Transcribed page contents:
+--
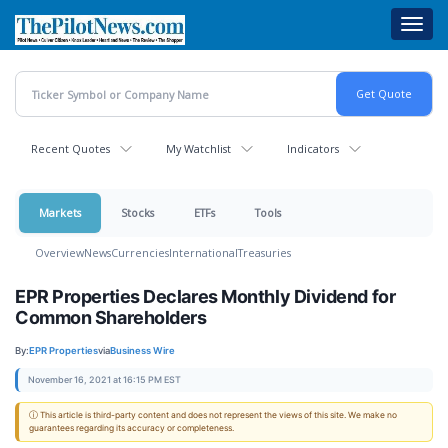
Skip
Toggl
to
navig
main
content
Recent Quotes
My Watchlist
Indicators
Markets
Stocks
ETFs
Tools
Overview
News
Currencies
International
Treasuries
EPR Properties Declares Monthly Dividend for
Common Shareholders
By:
EPR Properties
via
Business Wire
November 16, 2021 at 16:15 PM EST
ⓘ This article is third-party content and does not represent the views of this site. We make no
guarantees regarding its accuracy or completeness.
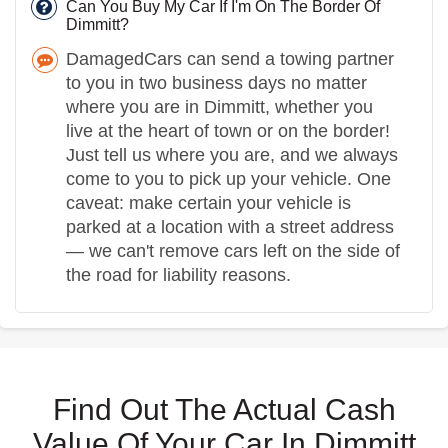
Can You Buy My Car If I'm On The Border Of
Dimmitt?
DamagedCars can send a towing partner
to you in two business days no matter
where you are in Dimmitt, whether you
live at the heart of town or on the border!
Just tell us where you are, and we always
come to you to pick up your vehicle. One
caveat: make certain your vehicle is
parked at a location with a street address
— we can't remove cars left on the side of
the road for liability reasons.
Find Out The Actual Cash
Value Of Your Car In Dimmitt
+--
Where the line containing "where you are in Dimmitt, whether you" appears in the records above, begin there and print every line through the last, exactly and with nothing else.

Exercise result:
where you are in Dimmitt, whether you
live at the heart of town or on the border!
Just tell us where you are, and we always
come to you to pick up your vehicle. One
caveat: make certain your vehicle is
parked at a location with a street address
— we can't remove cars left on the side of
the road for liability reasons.
Find Out The Actual Cash
Value Of Your Car In Dimmitt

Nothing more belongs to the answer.